[Selected extract — start]

# Does Alderwood Advantage work through your company to acquire exchanges?



## rickandcindy23 (Mar 11, 2011)

I made the horrible mistake of depositing a 2 bed oceanfront Maui week with Tina at Alderwood, and I deposited a specific date that she needed for an exchanger for 9/2010, and I find out I must use the exchange before the following year is up.  So here it is 2011, and she has been unable to match any of my requests, and all of my year's vacations are planned.  So this will be an extra, more or less, unneeded trip.  

I am wondering if it is a waste of time for me to look through Platinum's list of availability to get an exchange from Alderwood.  I cannot just sit and wait until my deposit expires. 

She told me she works with all of the smaller companies and that any exchange requests I enter through the alternates are just a duplication of efforts.  So I found something in TPMaui inventory I would take, and she said she probably wouldn't be able to get it, because it was inventory that would be specifically for TPMaui exchangers.  

Please let me know if I can get something from your inventory at Aquamarine Villas or Eckhert Place through Alderwood.  Both would work fine for me.

I wish I had deposited this week elsewhere, and I am trying to be nice about this, but my fellow owners need to be warned about this company's limitations.  I don't want to go to Colorado (where we live) or the mountains of California, for crying out loud.  Venting.


----------



## Platinum Interchange (Mar 11, 2011)

*Alderwood*

Hello Cindy,

Platinum Interchange would like to help you with your situation. The Exchange Coordinator at Platinum Interchange might be able to assist Alderwood Group with your request for an exchange to Eckhert Place. 
Could you please give us the dates of travel, so we can check availability?

Have a wonderful day!
Sandra


----------



## rickandcindy23 (Mar 11, 2011)

Thank you Sandra for the personal phone call just now.  What a wonderful service you provide!  You don't know how much I appreciate this.


----------



## Platinum Interchange (Mar 11, 2011)

*Confirmed*

Hello Cindy,

I am so glad we were able to get Aquamarine Villas for you. Have a great vacation!


Sandra
Platinum Interchange
800-854-2324


----------

[Selected extract — finish]

--- Task item A ---
According to the forum thread, which resort did Platinum Interchange secure for Cindy?
The forum thread and the records come from separate, unrelated sources.

[Supplied data — start]

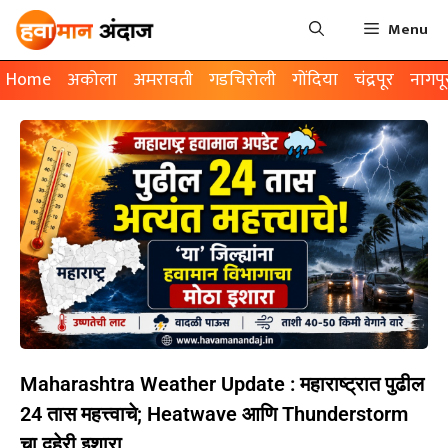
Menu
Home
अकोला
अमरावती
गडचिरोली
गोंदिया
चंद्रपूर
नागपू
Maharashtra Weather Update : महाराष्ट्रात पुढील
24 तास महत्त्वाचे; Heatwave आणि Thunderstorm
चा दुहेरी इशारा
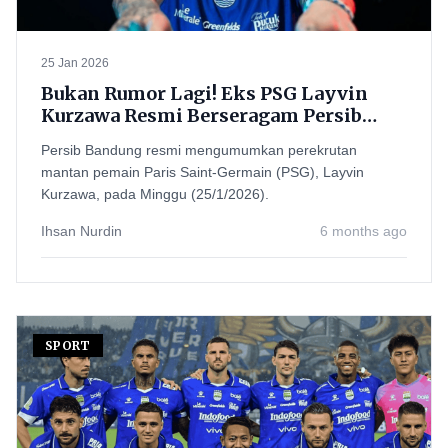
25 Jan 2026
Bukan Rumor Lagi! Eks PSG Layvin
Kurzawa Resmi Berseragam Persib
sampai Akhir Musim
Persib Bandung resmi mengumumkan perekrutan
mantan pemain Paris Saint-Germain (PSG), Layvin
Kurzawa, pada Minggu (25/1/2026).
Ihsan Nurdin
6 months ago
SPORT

[Supplied data — finish]
[Supplied data — start]

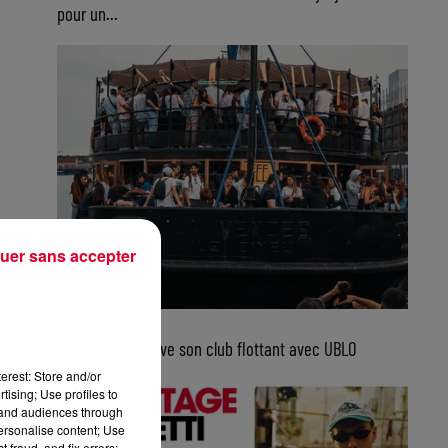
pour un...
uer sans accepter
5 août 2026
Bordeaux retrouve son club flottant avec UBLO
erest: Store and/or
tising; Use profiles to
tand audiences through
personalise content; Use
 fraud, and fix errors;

[Supplied data — finish]
[Supplied data — start]

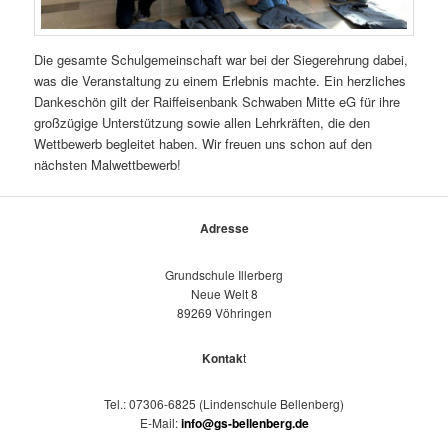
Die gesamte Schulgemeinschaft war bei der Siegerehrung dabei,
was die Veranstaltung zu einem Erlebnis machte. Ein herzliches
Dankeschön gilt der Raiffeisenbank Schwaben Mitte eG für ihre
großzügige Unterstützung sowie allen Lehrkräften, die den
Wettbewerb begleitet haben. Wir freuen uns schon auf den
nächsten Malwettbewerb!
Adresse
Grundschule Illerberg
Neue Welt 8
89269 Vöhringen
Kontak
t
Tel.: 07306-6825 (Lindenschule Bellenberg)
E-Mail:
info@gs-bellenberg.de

[Supplied data — finish]

--- Task item B ---
Recast the lines of the records from the one containing "Die gesamte Schulgemeinschaft" down to the one containing "info@gs-bellenberg.de", both included, as a Markdown table with the columns Row and Line, omitting blank lines.

--- Your solution A ---
Aquamarine Villas.

--- Your solution B ---
| Row | Line |
|---|---|
| 1 | Die gesamte Schulgemeinschaft war bei der Siegerehrung dabei, |
| 2 | was die Veranstaltung zu einem Erlebnis machte. Ein herzliches |
| 3 | Dankeschön gilt der Raiffeisenbank Schwaben Mitte eG für ihre |
| 4 | großzügige Unterstützung sowie allen Lehrkräften, die den |
| 5 | Wettbewerb begleitet haben. Wir freuen uns schon auf den |
| 6 | nächsten Malwettbewerb! |
| 7 | Adresse |
| 8 | Grundschule Illerberg |
| 9 | Neue Welt 8 |
| 10 | 89269 Vöhringen |
| 11 | Kontak |
| 12 | t |
| 13 | Tel.: 07306-6825 (Lindenschule Bellenberg) |
| 14 | E-Mail: |
| 15 | info@gs-bellenberg.de |